* [ASSIGNED TASK]
Quote the lines below verbatim, from the first line through the line containing "10: (183, 432)", and leave out the pictures.

Dataset records
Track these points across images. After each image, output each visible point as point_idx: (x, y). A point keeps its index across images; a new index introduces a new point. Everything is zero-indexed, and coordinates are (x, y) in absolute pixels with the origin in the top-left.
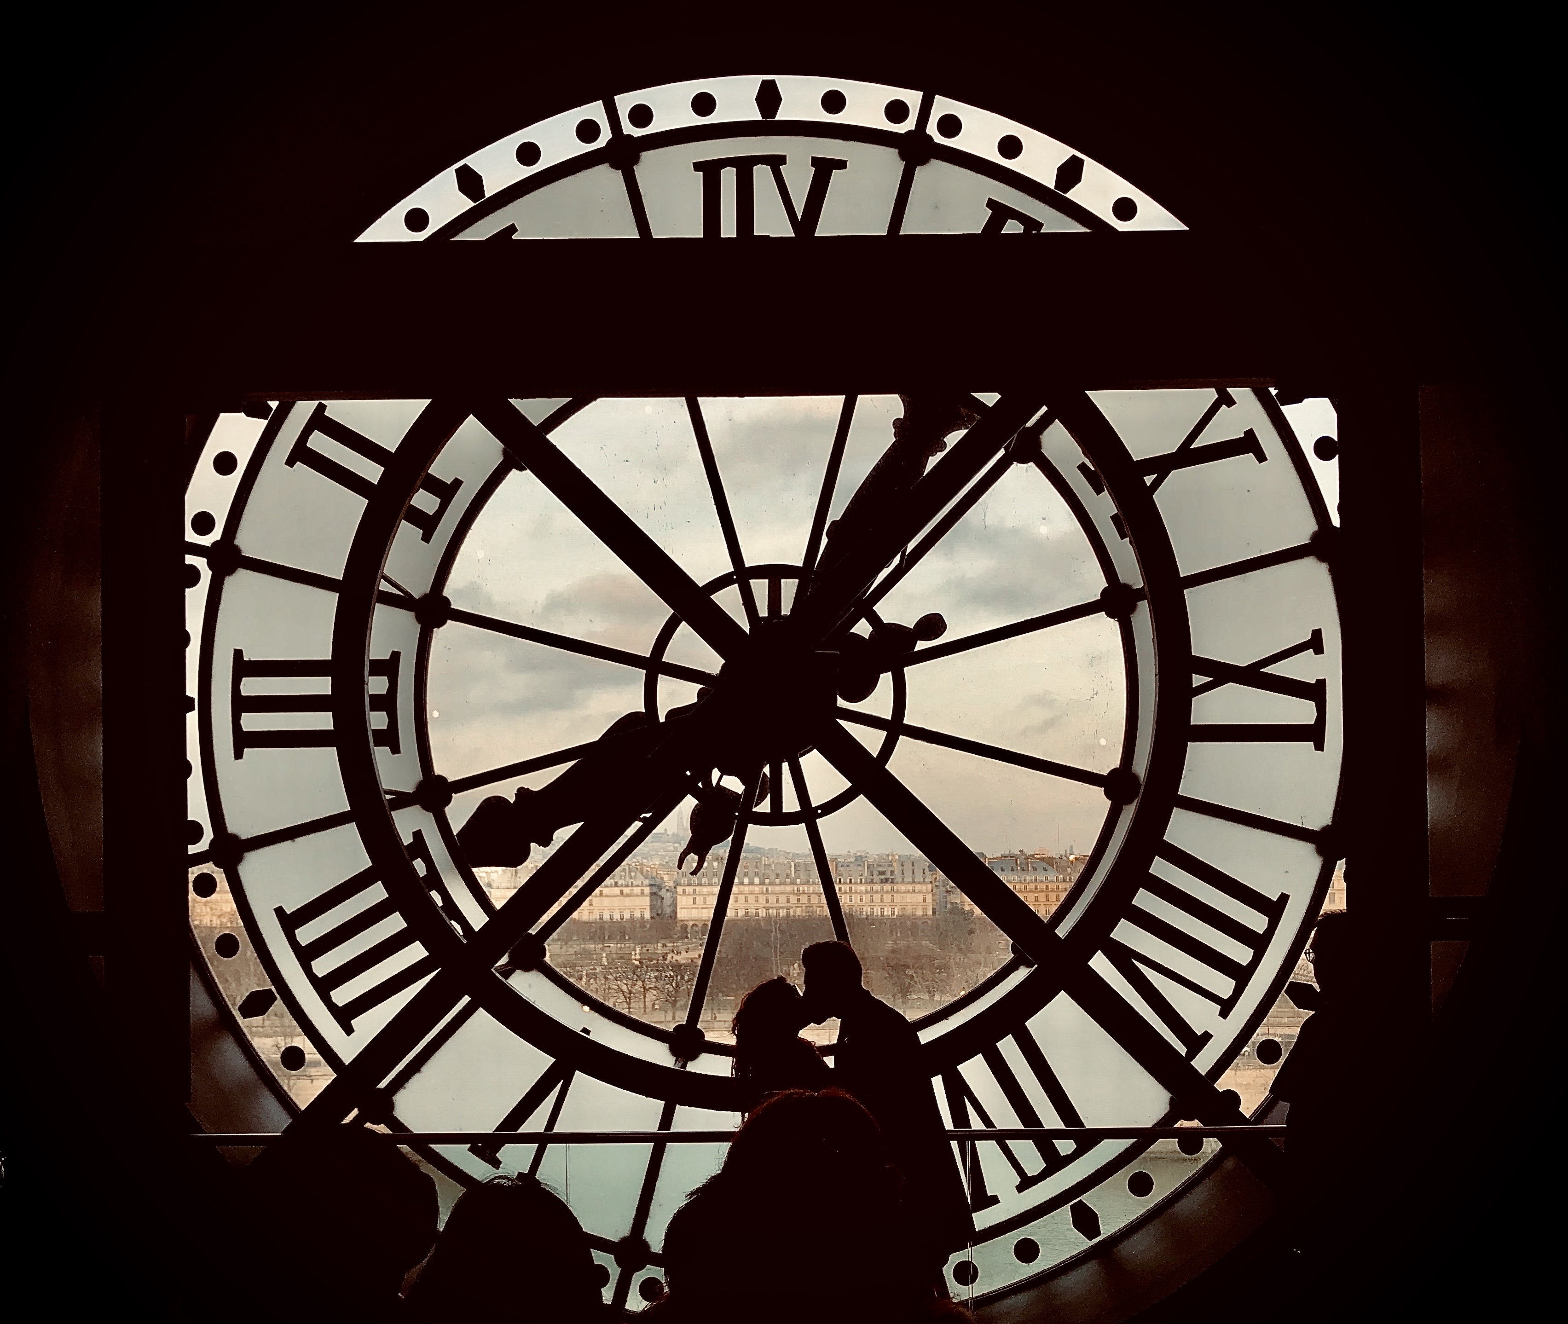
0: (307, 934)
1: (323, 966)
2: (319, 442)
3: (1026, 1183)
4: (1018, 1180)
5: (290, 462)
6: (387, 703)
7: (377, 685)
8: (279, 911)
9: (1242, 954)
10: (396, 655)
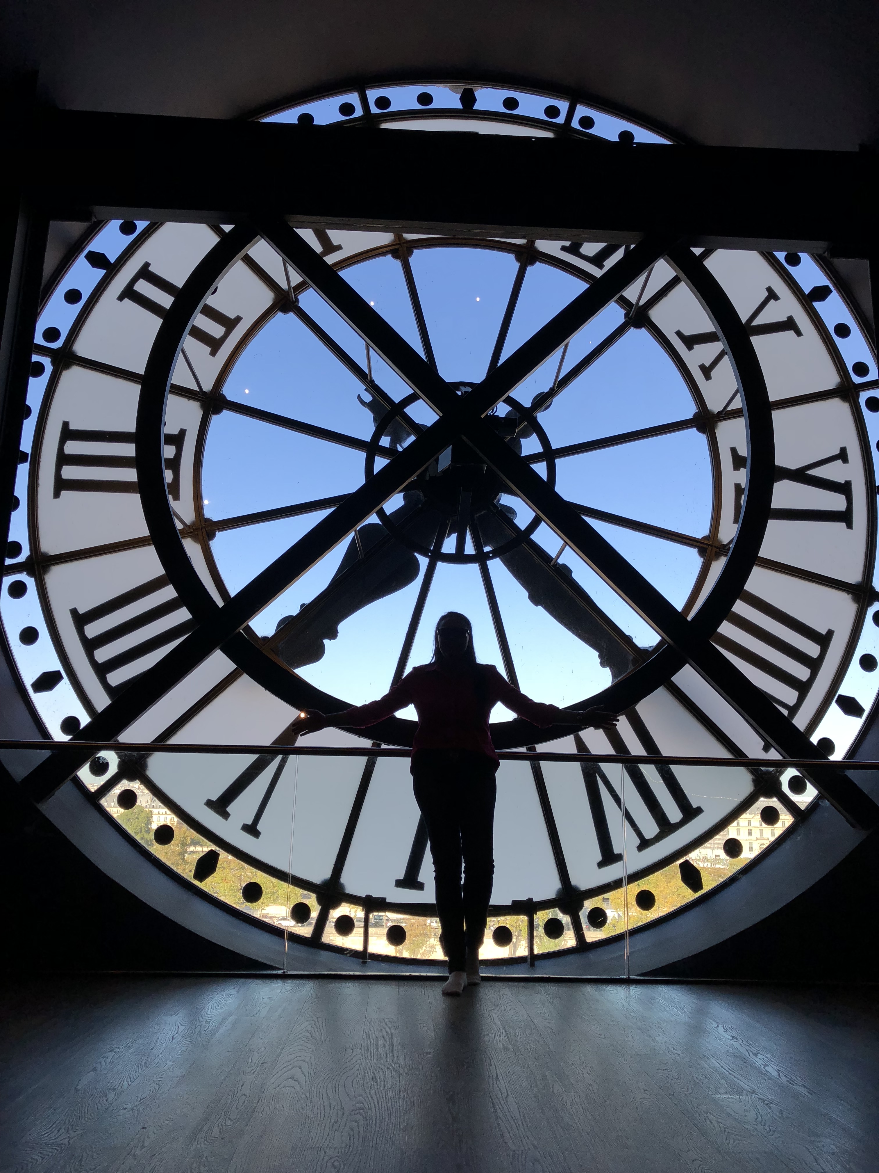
0: (93, 630)
1: (103, 654)
2: (143, 287)
3: (644, 844)
4: (638, 842)
5: (121, 298)
6: (174, 464)
7: (168, 451)
8: (74, 612)
9: (802, 672)
10: (183, 432)
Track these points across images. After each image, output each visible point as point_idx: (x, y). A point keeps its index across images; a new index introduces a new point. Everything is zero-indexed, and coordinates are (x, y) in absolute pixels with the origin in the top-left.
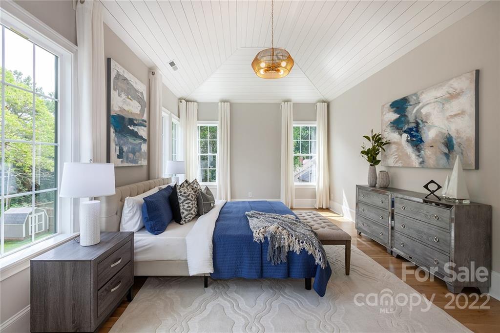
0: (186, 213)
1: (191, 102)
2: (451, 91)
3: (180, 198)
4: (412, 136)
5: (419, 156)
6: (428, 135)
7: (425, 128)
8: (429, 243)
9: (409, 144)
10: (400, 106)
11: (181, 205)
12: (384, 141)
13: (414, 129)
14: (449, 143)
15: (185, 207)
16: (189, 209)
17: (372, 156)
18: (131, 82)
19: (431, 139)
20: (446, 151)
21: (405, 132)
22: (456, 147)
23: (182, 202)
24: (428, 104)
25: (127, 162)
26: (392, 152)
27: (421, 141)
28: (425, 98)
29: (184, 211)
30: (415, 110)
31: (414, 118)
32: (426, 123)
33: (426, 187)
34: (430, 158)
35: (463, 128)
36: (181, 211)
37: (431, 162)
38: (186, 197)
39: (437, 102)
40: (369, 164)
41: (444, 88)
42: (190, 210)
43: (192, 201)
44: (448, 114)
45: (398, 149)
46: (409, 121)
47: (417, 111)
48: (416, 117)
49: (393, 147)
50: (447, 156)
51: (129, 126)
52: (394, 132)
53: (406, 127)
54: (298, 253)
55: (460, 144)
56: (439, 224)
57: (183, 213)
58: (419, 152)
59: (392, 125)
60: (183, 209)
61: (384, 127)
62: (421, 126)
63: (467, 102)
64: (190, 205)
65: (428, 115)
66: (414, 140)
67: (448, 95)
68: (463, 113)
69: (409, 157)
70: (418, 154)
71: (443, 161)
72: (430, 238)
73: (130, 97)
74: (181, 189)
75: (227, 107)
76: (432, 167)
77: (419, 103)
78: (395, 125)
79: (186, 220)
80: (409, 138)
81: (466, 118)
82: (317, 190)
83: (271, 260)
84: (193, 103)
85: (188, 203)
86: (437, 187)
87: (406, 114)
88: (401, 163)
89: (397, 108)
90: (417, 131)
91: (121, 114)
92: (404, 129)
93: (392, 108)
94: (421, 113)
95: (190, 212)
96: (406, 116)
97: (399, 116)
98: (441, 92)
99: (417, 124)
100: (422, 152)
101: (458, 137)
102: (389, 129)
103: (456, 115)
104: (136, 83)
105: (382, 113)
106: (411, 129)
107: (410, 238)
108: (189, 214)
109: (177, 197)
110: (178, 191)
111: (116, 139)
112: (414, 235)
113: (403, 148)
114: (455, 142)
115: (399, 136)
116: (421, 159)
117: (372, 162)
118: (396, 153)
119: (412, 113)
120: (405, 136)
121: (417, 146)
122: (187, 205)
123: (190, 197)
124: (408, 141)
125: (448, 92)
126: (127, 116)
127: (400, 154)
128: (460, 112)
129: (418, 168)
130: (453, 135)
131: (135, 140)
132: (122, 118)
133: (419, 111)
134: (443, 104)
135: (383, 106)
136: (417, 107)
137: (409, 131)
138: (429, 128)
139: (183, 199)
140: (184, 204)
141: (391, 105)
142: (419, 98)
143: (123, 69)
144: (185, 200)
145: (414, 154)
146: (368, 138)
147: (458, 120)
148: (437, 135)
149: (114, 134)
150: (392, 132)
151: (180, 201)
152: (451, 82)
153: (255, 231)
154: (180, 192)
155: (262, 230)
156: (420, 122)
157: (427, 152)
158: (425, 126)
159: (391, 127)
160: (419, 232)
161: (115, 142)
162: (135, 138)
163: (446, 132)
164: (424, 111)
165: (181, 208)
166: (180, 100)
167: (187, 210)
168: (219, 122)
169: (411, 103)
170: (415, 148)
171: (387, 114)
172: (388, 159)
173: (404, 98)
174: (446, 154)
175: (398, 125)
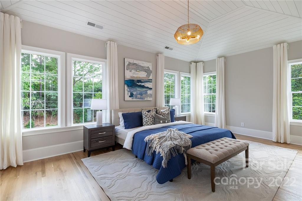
0: (145, 123)
15: (145, 120)
18: (139, 64)
23: (144, 118)
25: (136, 99)
29: (144, 122)
36: (143, 122)
38: (146, 115)
42: (147, 122)
43: (149, 118)
51: (137, 83)
57: (144, 123)
64: (147, 120)
73: (138, 71)
74: (144, 112)
75: (222, 61)
84: (200, 63)
85: (146, 119)
91: (132, 79)
95: (147, 123)
104: (143, 64)
108: (146, 124)
109: (142, 115)
110: (142, 112)
111: (128, 89)
122: (146, 120)
123: (148, 116)
126: (135, 79)
131: (142, 89)
132: (133, 81)
143: (133, 60)
149: (127, 88)
151: (143, 117)
154: (143, 113)
161: (128, 91)
162: (142, 88)
165: (143, 120)
166: (191, 63)
167: (145, 122)
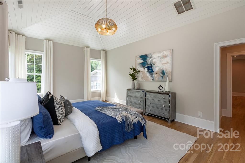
0: (61, 116)
1: (20, 35)
2: (164, 55)
3: (56, 106)
4: (149, 69)
5: (152, 77)
6: (155, 69)
7: (154, 67)
8: (161, 108)
9: (148, 72)
10: (144, 57)
11: (57, 111)
12: (137, 71)
13: (150, 67)
14: (163, 73)
16: (62, 113)
17: (133, 77)
19: (157, 71)
20: (162, 75)
21: (146, 68)
22: (165, 74)
24: (155, 58)
26: (140, 75)
27: (153, 71)
28: (154, 56)
29: (59, 115)
30: (150, 60)
31: (150, 63)
32: (155, 65)
33: (159, 88)
34: (156, 77)
35: (167, 68)
36: (57, 115)
37: (157, 79)
38: (60, 104)
39: (159, 58)
40: (132, 79)
41: (161, 53)
44: (163, 63)
45: (143, 74)
46: (148, 64)
47: (151, 60)
48: (151, 63)
49: (141, 73)
50: (162, 77)
52: (142, 67)
53: (147, 66)
54: (137, 123)
55: (167, 73)
56: (165, 101)
58: (152, 75)
59: (140, 64)
60: (59, 113)
61: (137, 65)
62: (153, 66)
63: (169, 59)
65: (155, 62)
66: (150, 71)
67: (163, 56)
68: (168, 63)
69: (148, 77)
70: (151, 76)
71: (161, 78)
72: (161, 106)
75: (51, 44)
76: (157, 81)
77: (152, 57)
78: (142, 65)
79: (62, 121)
80: (148, 70)
81: (169, 64)
82: (101, 92)
83: (127, 130)
84: (21, 36)
85: (61, 109)
86: (162, 88)
87: (147, 61)
88: (145, 79)
89: (143, 58)
90: (151, 68)
92: (146, 67)
93: (140, 58)
94: (153, 61)
96: (146, 62)
97: (143, 61)
98: (160, 55)
99: (151, 65)
100: (153, 75)
101: (166, 71)
102: (139, 66)
103: (165, 63)
105: (136, 59)
106: (149, 67)
107: (153, 107)
109: (54, 105)
112: (155, 106)
113: (145, 73)
114: (165, 72)
115: (144, 69)
116: (153, 78)
117: (133, 79)
118: (143, 76)
119: (149, 61)
120: (146, 69)
121: (151, 73)
124: (147, 71)
125: (162, 55)
127: (144, 76)
128: (166, 62)
129: (151, 81)
130: (165, 70)
133: (152, 60)
134: (161, 59)
135: (136, 57)
136: (151, 59)
137: (148, 68)
138: (156, 67)
139: (58, 106)
140: (59, 110)
141: (140, 57)
142: (152, 56)
144: (59, 107)
145: (150, 76)
146: (131, 69)
147: (166, 65)
148: (159, 70)
150: (140, 67)
151: (56, 109)
152: (164, 52)
153: (116, 117)
154: (56, 101)
155: (120, 116)
156: (152, 64)
157: (155, 75)
158: (154, 66)
159: (140, 65)
160: (156, 104)
163: (162, 69)
164: (154, 61)
165: (57, 113)
168: (44, 53)
169: (149, 57)
170: (150, 74)
171: (138, 60)
172: (139, 78)
173: (146, 55)
174: (162, 76)
175: (143, 65)
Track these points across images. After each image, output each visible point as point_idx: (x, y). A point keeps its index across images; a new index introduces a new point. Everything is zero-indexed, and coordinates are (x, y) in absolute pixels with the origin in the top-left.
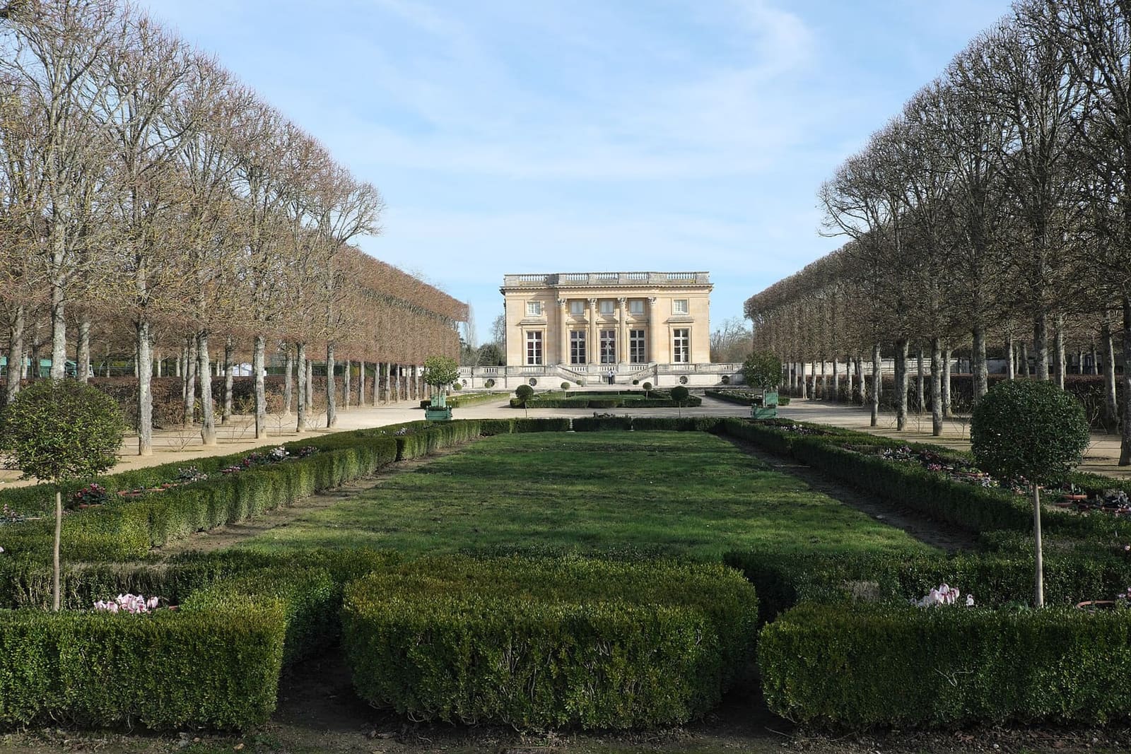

* [THE ANSWER]
Track these points across images. After each image, output each visible point as point_idx: (x, y). A point keeps its index across images; a new index introduces a new point. Everything is zero-indexed, and coordinates are (x, y) in absolute pixels with the origin in the top-left.
0: (307, 934)
1: (323, 966)
2: (319, 442)
3: (1026, 1183)
4: (1018, 1180)
5: (290, 462)
6: (387, 703)
7: (377, 685)
8: (279, 911)
9: (1242, 954)
10: (396, 655)
0: (93, 630)
1: (103, 654)
2: (143, 287)
3: (644, 844)
4: (638, 842)
5: (121, 298)
6: (174, 464)
7: (168, 451)
8: (74, 612)
9: (802, 672)
10: (183, 432)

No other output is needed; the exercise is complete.